Having earlier argued that there was a First Amendment issue to be found in the aggregate limits because they hindered an individual's right to participate in the political process -- It is here helpful to note the everlasting irony of Antonin Scalia's view of Bush v. Gore. There is no individual right to vote, but an individual's right to purchase a candidate must be untrammeled -- but here, Roberts is saying it plain. To restrict money is to restrict speech. Period. And the only real legal restraint on the wholesale subletting of American democracy is John Roberts's strange devotion to "disclosure" as some sort of shaming mechanism within the electorate. Good luck with that one.
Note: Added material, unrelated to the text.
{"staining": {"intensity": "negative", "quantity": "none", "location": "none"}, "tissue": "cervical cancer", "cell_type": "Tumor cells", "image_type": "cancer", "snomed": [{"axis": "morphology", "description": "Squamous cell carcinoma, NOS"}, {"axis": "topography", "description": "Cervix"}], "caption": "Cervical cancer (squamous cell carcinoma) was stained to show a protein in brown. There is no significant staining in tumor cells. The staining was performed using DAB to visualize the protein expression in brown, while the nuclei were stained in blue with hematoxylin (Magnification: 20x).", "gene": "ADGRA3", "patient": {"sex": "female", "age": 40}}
Justice Stephen Breyer takes up a lot of these points in his dissent, most notably, the majority's laughably narrow definition of what political corruption actually is -- that political corruption exists only if you buy a specific result from a specific legislator. But it hardly matters. The five-vote majority in favor of virtually unlimited corporate and individual spending in our elections is a rock solid one. Four days after almost every Republican candidate danced the hootchie-koo in Vegas to try and gain the support of a single, skeevy casino gazillionnaire, the majority tells us that there is no "appearance of corruption" in this unless somebody gets caught putting a slot machine in the Lincoln Bedroom on behalf of Sheldon Adelson. Money talks. Big money repeats itself, over and over, age after age.